I do not intend to trespass long upon the attention of the House. There is no unfriendliness on these Benches to the Bill in the main; but at the same time ours is a legitimate protest to make. I believe that if the House consents to the adjournment of the debate, this Bill will pass without any substantial opposition when it comes on again. I might remind you, Mr. Speaker, if I am in Order in doing so, that there is clear evidence of the wearisomeness of the House in the yawning of the distinguished Members of Her Majesty's Government now present. I am fully persuaded it would conduce to the more pacific passage of this Bill at a future time if the Government can see their way to meet us now in a friendly spirit and agree to the Motion we now make.
I venture to suggest a compromise. Whether the Bill is objectionable in substance or not, we are aware the Government could at the present moment defeat the Motion for Adjournment of the Debate; and we are also aware that under the Rules of the House the Government are entitled to proceed with a Money Bill after half-past twelve o'clock at night. I would suggest that my hon. Friend (Dr. Tanner) should withdraw his Motion if the Government will agree to postpone the Committee for some time.
I am quite willing to accept that suggestion.
Does the hon. Member for Mid Cork withdraw the Motion for the adjournment of the debate.
I will withdraw it, Sir, but I should like to explain my reason.
There is no need to do that.
Motion, by leave, withdrawn.
Original Question put, and agreed to.
Bill read a second time, and committed for Thursday 10th March.
Motions
Ecclesiastical Commissioners (Income And Expenditure In Wales)
Motion For A Paper
moved for a
"Return showing the net annual income derived by the Ecclesiastical Commissioners from property in Wales, and the annual payments made by them to the Bishops, Chapters, and Archdeacons, &c, in Wales, and the annual value of the grants made by the Commissioners in augmentation of benefices in Wales."
As the Return now stands, it only applies to one year, which would really amount to a re-publication of the items which appeared in the last year's Report of the Ecclesiastical Commissioners. The items for one year would be worthless, and unless the Return be ordered for a period long enough to allow of an adequate comparison, I will oppose the Motion. I suggest that the words "since 1850" be added to the Motion.
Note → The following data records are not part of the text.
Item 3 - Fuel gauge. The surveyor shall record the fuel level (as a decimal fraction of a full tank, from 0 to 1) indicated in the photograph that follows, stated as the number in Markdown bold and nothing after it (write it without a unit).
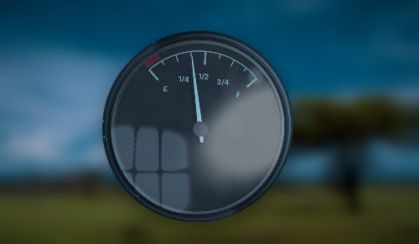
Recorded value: **0.375**
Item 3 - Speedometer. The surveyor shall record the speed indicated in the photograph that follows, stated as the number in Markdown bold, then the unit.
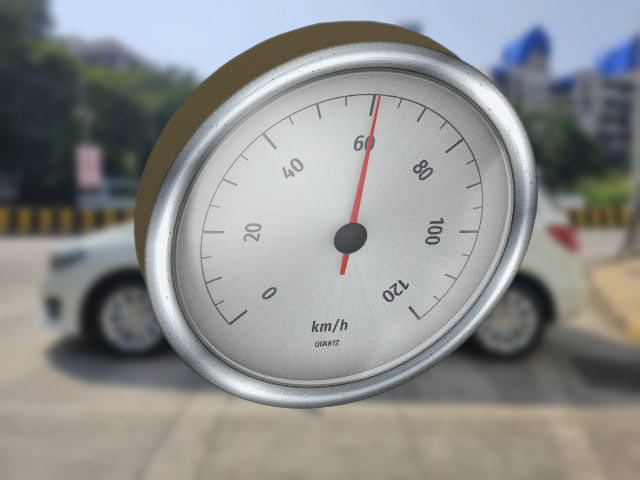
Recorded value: **60** km/h
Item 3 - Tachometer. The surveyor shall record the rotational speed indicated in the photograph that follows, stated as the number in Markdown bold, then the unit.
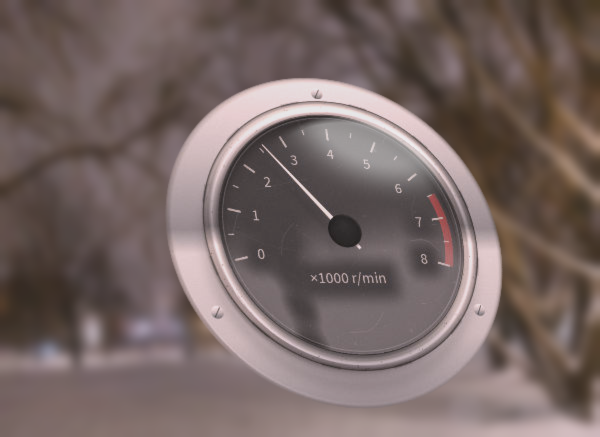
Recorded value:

Such a Return as the hon. Gentleman suggests would lead to an indefinite amount of trouble which I do not think the Ecclesiastical Com- missioners will be prepared to take. I think it would be better to adhere to my form, which has received the sanction of the Ecclesiastical Commissioners.
As a matter of Order, Mr. Speaker, does not the Opposition prevent the Motion being taken?
There is no Notice of objection.
As it is a new Motion, and the hon. Gentleman (Mr. T. E. Ellis) objects, it will have to be deferred.
Motion deferred till To-morrow.
Public Libraries (Scotland) Acts Amendment Bill
On Motion of Mr. Caldwell, Bill to amend and consolidate the Public Libraries (Scotland) Acts, ordered to be brought in by Mr. Caldwell, Dr. Cameron, Mr. Cameron Corbett, and Mr. Graham.
Bill presented, and read the first time. [Bill 180.]
House adjourned at half after One o'clock.